## Work instructions
All of these records need to be duplicated exactly.

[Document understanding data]
^^^^

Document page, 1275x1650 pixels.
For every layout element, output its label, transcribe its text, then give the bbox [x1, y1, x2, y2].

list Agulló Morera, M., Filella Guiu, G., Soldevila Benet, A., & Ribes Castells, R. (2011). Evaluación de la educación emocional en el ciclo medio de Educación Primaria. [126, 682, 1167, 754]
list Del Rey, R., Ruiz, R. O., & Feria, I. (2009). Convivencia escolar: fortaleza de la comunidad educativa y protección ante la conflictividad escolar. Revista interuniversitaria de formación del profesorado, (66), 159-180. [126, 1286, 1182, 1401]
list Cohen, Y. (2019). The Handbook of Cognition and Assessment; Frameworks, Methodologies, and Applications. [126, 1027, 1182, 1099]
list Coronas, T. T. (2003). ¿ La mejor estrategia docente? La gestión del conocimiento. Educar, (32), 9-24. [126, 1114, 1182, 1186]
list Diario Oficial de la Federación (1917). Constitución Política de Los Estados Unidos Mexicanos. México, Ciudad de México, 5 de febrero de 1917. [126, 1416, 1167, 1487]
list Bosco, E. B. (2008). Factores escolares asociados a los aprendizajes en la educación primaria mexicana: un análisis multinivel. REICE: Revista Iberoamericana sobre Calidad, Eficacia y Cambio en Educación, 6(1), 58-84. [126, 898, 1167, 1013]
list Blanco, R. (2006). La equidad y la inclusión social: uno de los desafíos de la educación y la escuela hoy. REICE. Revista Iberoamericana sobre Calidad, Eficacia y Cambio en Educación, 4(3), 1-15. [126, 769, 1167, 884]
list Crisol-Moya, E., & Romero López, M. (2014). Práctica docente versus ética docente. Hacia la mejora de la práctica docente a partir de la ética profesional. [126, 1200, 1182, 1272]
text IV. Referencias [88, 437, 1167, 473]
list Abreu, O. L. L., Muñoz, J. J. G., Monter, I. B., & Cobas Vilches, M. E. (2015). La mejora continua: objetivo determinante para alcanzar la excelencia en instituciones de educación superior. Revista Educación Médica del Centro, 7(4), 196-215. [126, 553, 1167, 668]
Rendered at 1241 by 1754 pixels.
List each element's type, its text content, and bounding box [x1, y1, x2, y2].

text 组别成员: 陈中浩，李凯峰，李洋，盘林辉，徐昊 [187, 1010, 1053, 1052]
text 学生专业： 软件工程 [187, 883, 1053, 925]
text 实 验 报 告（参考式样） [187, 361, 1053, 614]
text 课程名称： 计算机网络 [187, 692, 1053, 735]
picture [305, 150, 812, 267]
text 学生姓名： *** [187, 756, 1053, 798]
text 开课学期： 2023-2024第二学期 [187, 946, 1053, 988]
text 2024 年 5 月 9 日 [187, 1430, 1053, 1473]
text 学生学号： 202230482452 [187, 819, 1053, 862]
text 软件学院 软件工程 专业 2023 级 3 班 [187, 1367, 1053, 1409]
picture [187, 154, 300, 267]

^^^^

## Response area
Document page, 1275x1650 pixels.
For every layout element, output its label, transcribe its text, then give the bbox [x1, y1, x2, y2].

list Agulló Morera, M., Filella Guiu, G., Soldevila Benet, A., & Ribes Castells, R. (2011). Evaluación de la educación emocional en el ciclo medio de Educación Primaria. [126, 682, 1167, 754]
list Del Rey, R., Ruiz, R. O., & Feria, I. (2009). Convivencia escolar: fortaleza de la comunidad educativa y protección ante la conflictividad escolar. Revista interuniversitaria de formación del profesorado, (66), 159-180. [126, 1286, 1182, 1401]
list Cohen, Y. (2019). The Handbook of Cognition and Assessment; Frameworks, Methodologies, and Applications. [126, 1027, 1182, 1099]
list Coronas, T. T. (2003). ¿ La mejor estrategia docente? La gestión del conocimiento. Educar, (32), 9-24. [126, 1114, 1182, 1186]
list Diario Oficial de la Federación (1917). Constitución Política de Los Estados Unidos Mexicanos. México, Ciudad de México, 5 de febrero de 1917. [126, 1416, 1167, 1487]
list Bosco, E. B. (2008). Factores escolares asociados a los aprendizajes en la educación primaria mexicana: un análisis multinivel. REICE: Revista Iberoamericana sobre Calidad, Eficacia y Cambio en Educación, 6(1), 58-84. [126, 898, 1167, 1013]
list Blanco, R. (2006). La equidad y la inclusión social: uno de los desafíos de la educación y la escuela hoy. REICE. Revista Iberoamericana sobre Calidad, Eficacia y Cambio en Educación, 4(3), 1-15. [126, 769, 1167, 884]
list Crisol-Moya, E., & Romero López, M. (2014). Práctica docente versus ética docente. Hacia la mejora de la práctica docente a partir de la ética profesional. [126, 1200, 1182, 1272]
text IV. Referencias [88, 437, 1167, 473]
list Abreu, O. L. L., Muñoz, J. J. G., Monter, I. B., & Cobas Vilches, M. E. (2015). La mejora continua: objetivo determinante para alcanzar la excelencia en instituciones de educación superior. Revista Educación Médica del Centro, 7(4), 196-215. [126, 553, 1167, 668]
Rendered at 1241 by 1754 pixels.
List each element's type, its text content, and bounding box [x1, y1, x2, y2].

text 组别成员: 陈中浩，李凯峰，李洋，盘林辉，徐昊 [187, 1010, 1053, 1052]
text 学生专业： 软件工程 [187, 883, 1053, 925]
text 实 验 报 告（参考式样） [187, 361, 1053, 614]
text 课程名称： 计算机网络 [187, 692, 1053, 735]
picture [305, 150, 812, 267]
text 学生姓名： *** [187, 756, 1053, 798]
text 开课学期： 2023-2024第二学期 [187, 946, 1053, 988]
text 2024 年 5 月 9 日 [187, 1430, 1053, 1473]
text 学生学号： 202230482452 [187, 819, 1053, 862]
text 软件学院 软件工程 专业 2023 级 3 班 [187, 1367, 1053, 1409]
picture [187, 154, 300, 267]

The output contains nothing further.